There’s been a repeated refrain in my posts this summer: not-working, something I’ve been doing a lot of for the last two and a half months. I’ve been pondering this state of stasis for a while, trying to figure out what to make of it, and when I imagine myself moving forward again.

None of this is to say that I haven’t gotten anything done — I’ve been working quite hard on the anthology project, and there’s that little condo-buying thing — but I’ve made pretty much zero progress on anything that I would think of as “my work” this summer. It’s taken a huge quantity of mental energy simply not to get freaked out by that, to remember that I’m actually not required to stay on the treadmill now, that what work I accomplish from here on out has to be driven by my own desire to get the work done, and not by terror at the consequences of not-doing it.

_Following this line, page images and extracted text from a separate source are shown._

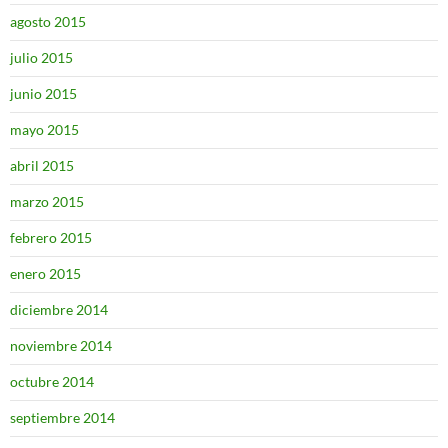
agosto 2015
julio 2015
junio 2015
mayo 2015
abril 2015
marzo 2015
febrero 2015
enero 2015
diciembre 2014
noviembre 2014
octubre 2014
septiembre 2014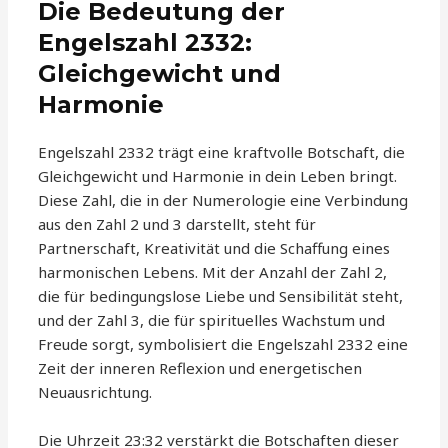
Die Bedeutung der
Engelszahl 2332:
Gleichgewicht und
Harmonie
Engelszahl 2332 trägt eine kraftvolle Botschaft, die
Gleichgewicht und Harmonie in dein Leben bringt.
Diese Zahl, die in der Numerologie eine Verbindung
aus den Zahl 2 und 3 darstellt, steht für
Partnerschaft, Kreativität und die Schaffung eines
harmonischen Lebens. Mit der Anzahl der Zahl 2,
die für bedingungslose Liebe und Sensibilität steht,
und der Zahl 3, die für spirituelles Wachstum und
Freude sorgt, symbolisiert die Engelszahl 2332 eine
Zeit der inneren Reflexion und energetischen
Neuausrichtung.
Die Uhrzeit 23:32 verstärkt die Botschaften dieser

I’ve been thinking about my anxiety level surrounding not-working more and more, as the summer draws to a close, and was just yesterday imagining a post that would take on the question of not-working, attempting to think through why we in the academy have the public image of working very little (“you’re only in the classroom six to ten hours a week; seems pretty easy to me”) while we in fact too often find it impossible to stop working, such that actually stopping work produces this kind of self-reflexive need to interrogate the reasons for the not-working. And then I read Liz’s post from yesterday, in which she briefly accounts for her own not-working:

This summer I’ve spent a lot of time on my emotional well-being (through the recovery process, and healing time with my family) and my physical well-being (through the resumption of regular exercise, and a return to anti-depressants). What’s suffered has been my intellectual well-being, as evidence by my lack of attention to blogging (my intellectual gym, really) and other scholarly activities. As the new school year approaches, it’s time to shake off the summer doldrums and shift my brain into a higher gear…hopefully without losing any of the ground I’ve gained in other areas of my life.

As I said in Liz’s comments, I’m in a very similar place, if for slightly different reasons. This past academic year was quite rough: my tenure review went very well, but it was still a tenure review; the spring semester around here was a personal and professional misery; the manuscript still lingers. I ended the term more than a little burned out, and that translated into a mild depression through much of the early summer, one that made work all but impossible. In attempting to recover, I found that I needed, more than anything else, to focus on my life this summer, not my work. And so I have, and I’m pleased to have done so.

But it’s hard not to feel the niggling worry, still, that I’ve wasted time, that I should, as always, have done more. I worry, too, that stasis can turn into paralysis — that having stopped, it’ll be hard to get started again.